Today it is difficult to talk to Kosi about this life. Not because
she is reluctant to speak, but because of the circumstances in which
such a conversation would take place. When Akrita disappears inside
the bare hut to summon her grandmother, there is nothing to
foreshadow the shock of Kosi's appearance. She cannot walk, she
shuffles along the ground on her arms. She enters the room and drags
herself to one corner, where she seats herself on the floor, leaning
against the wall.
She says she is a 100 years old. It is an exaggeration but it rings
true. Her son, Jawahar, died several years earlier. "We had named him
after the Prime Minister. We met him in Delhi when I was pregnant,
and he said that we must name the child after him if it was a son,''
Kosi says. Her younger son, Vijay, died last year of a burst ulcer,
much in the same fashion as his elder brother. A few years ago she
hurt her back in a fall. Although she managed to start walking again
after treatment, she fell down and hurt herself again. There was no
money to resume the treatment. Today the family - Kosi, her
daughter-in-law Santi Bai and her three
children, Akrita, Pramod and Arun - lives on the money Santi earns
by working as a labourer on nearby farms.

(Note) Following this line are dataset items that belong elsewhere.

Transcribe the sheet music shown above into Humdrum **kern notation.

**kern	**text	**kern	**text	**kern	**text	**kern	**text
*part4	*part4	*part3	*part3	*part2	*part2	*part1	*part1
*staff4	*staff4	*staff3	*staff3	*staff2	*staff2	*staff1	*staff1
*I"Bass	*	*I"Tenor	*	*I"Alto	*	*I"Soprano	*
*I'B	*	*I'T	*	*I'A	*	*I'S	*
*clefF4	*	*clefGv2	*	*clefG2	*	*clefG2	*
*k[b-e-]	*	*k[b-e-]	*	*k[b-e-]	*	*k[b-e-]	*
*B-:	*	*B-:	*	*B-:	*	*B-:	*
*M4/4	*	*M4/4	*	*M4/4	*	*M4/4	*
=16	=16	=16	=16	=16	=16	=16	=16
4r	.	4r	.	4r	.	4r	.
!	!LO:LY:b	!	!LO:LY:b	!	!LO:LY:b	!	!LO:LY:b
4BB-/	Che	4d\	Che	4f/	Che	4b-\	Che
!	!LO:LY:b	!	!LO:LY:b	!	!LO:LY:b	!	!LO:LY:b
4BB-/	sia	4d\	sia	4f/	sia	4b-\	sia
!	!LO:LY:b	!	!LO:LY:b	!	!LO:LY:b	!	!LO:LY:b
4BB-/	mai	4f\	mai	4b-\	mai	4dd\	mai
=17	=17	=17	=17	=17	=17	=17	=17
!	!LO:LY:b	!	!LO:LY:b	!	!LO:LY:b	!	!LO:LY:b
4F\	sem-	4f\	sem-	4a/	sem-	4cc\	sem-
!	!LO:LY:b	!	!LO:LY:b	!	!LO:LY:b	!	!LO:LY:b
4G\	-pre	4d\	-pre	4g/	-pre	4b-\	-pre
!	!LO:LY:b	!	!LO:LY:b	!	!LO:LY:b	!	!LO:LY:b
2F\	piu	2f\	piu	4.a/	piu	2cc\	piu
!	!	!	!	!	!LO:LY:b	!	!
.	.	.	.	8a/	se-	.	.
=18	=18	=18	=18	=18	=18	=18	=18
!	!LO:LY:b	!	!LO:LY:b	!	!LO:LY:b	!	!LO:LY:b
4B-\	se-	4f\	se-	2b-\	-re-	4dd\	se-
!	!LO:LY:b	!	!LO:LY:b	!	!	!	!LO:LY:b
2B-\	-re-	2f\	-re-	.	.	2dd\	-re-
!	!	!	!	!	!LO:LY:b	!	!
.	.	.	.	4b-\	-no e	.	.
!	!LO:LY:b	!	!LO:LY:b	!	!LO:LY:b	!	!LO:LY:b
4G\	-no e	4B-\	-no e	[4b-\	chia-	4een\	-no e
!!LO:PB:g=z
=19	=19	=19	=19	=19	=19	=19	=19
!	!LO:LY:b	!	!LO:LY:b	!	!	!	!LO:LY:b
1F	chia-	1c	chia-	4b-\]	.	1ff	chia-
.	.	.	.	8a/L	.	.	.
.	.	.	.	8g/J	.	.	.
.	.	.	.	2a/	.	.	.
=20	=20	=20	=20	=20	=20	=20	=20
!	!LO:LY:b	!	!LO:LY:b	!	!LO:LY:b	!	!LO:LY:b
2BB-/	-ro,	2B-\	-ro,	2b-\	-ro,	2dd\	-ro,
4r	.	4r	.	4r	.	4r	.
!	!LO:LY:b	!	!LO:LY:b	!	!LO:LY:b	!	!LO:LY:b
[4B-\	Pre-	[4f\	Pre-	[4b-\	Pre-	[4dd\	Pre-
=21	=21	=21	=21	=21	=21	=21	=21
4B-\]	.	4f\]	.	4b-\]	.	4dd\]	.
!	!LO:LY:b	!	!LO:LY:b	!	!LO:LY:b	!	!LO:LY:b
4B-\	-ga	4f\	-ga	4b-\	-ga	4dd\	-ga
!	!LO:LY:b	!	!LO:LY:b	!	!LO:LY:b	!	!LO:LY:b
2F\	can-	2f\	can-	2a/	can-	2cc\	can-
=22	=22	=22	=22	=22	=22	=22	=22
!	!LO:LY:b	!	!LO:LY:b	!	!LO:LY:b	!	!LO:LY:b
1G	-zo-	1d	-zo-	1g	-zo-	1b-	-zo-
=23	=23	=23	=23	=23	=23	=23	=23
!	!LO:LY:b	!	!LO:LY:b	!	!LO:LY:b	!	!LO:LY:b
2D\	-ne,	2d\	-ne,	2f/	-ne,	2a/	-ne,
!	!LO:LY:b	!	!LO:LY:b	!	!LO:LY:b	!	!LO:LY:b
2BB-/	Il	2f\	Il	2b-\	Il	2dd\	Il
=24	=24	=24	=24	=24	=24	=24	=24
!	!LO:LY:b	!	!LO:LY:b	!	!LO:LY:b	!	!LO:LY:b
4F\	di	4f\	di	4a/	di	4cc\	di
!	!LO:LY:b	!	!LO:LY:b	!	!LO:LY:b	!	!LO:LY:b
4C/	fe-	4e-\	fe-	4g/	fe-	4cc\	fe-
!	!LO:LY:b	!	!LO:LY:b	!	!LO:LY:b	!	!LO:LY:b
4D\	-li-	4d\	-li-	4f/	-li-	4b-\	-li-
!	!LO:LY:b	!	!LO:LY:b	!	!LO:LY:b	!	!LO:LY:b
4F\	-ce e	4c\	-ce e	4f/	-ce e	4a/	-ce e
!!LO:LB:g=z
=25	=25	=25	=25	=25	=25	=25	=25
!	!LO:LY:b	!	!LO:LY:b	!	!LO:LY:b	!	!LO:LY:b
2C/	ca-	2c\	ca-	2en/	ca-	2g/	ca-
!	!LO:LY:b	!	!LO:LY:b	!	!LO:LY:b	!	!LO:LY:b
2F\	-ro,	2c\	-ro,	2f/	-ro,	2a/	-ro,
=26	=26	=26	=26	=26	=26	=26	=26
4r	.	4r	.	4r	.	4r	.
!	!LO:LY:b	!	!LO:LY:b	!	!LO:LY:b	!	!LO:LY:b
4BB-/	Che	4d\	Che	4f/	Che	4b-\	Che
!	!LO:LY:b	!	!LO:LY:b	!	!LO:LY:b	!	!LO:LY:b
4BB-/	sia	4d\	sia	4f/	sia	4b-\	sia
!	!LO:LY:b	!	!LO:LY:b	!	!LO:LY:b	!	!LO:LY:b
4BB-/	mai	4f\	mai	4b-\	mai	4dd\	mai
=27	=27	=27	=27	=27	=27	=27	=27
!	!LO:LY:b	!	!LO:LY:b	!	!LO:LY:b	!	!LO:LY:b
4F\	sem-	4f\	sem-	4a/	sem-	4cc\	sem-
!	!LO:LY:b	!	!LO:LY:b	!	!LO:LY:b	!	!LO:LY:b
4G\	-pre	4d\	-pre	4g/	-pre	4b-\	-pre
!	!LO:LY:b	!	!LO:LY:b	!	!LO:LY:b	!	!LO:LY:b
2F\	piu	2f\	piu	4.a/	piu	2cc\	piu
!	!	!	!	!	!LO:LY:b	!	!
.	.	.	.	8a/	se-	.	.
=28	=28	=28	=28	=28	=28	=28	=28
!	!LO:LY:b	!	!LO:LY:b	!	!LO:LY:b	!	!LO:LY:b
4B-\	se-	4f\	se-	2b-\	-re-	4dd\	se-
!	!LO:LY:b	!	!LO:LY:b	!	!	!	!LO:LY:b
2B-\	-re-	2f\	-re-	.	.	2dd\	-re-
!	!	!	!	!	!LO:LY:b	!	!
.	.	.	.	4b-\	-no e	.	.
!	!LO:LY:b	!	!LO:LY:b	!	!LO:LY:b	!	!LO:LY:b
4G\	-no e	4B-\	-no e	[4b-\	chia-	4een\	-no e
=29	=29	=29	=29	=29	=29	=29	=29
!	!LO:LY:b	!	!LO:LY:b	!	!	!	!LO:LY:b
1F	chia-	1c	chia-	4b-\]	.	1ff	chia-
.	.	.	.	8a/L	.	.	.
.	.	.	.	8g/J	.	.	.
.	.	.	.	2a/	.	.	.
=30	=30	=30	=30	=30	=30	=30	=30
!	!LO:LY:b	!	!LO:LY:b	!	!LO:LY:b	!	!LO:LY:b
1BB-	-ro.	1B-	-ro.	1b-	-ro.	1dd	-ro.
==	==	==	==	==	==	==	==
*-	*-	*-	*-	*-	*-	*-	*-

Even the pension started in 1981, when the poet Dom Moraes visited
Raitwar, has been stopped for nearly a year. Shocked by the state of
a family he had once known in Bombay, where Jawahar had been his
schoolmate, Moraes got the Madhya Pradesh government to sanction a
pension from the department of culture for the family of a 'writer
and artist'. The pension, a sum of Rs 600 a month, stopped arriving
in March 2005, shortly before the death of Vijay. With the family
struggling to make ends meet, the state government has finally agreed
to release the money due to Kosi.
As Santi relates these facts, Akrita returns to the room with a
glass of black tea, sweetened with gur. She apologises for the lack
of milk and sugar in the house. She says she knows nothing about the
man whose name she bears. All she knows, she says in Hindi, is that
"he wrote books in English". And, she adds, no one in the family now
reads the language. In these surroundings, even though Kosi is more
than willing to speak about the past, it is difficult to discuss
evenings spent in the company of Jawaharlal Nehru or late night
revelries at the Taj Palace in Bombay.
In this hut it is easy to see why Guha once cautioned that "in the
prevailing political climate, it is all too easy to represent the
Elwin-Kosi encounter as one of the anthropologist exploiting his
subject, the Oxford scholar dominating his tribal wife, and the
Englishman being arrogant towards the Indian. These are all gross
simplifications of a complex story''.
Perhaps. Encounters across cultures are a given in the region Kosi
inhabits. The source of the Narmada lies barely 15 kilometres away at
Amarkantak. Along its banks the Indo-European met the Dravidian, the
agriculturist encountered the forest dweller, the Afghan fought and
assimilated with the Gond and Baaz Bahadur fell in love with
Roopmati. Circumstances differ and if each encounter was a love
story, it was also a tragedy where the burden of loss weighed far
more on one side. Kosi's tale is no different.